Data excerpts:

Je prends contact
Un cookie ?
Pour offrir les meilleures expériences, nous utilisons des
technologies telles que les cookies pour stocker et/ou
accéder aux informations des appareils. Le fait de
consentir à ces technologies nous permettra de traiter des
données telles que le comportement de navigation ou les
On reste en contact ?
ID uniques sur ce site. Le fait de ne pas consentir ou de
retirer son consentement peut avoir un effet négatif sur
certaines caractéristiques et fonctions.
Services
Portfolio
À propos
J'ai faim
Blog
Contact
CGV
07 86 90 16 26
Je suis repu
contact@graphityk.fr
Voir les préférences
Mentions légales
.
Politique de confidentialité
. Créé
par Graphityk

==

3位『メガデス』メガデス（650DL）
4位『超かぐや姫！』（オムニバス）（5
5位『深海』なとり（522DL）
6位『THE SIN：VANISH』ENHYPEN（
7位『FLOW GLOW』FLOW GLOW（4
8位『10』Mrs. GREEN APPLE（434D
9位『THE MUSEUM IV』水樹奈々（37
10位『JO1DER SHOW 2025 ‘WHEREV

— Task objective —
Would you copy, unchanged, the stretch of the records above that begins at the line containing "4位『超かぐや姫！』（オムニバス）（5" and ends at the line containing "10位『JO1DER SHOW 2025 ‘WHEREV", and only that?

— Answer box —
4位『超かぐや姫！』（オムニバス）（5
5位『深海』なとり（522DL）
6位『THE SIN：VANISH』ENHYPEN（
7位『FLOW GLOW』FLOW GLOW（4
8位『10』Mrs. GREEN APPLE（434D
9位『THE MUSEUM IV』水樹奈々（37
10位『JO1DER SHOW 2025 ‘WHEREV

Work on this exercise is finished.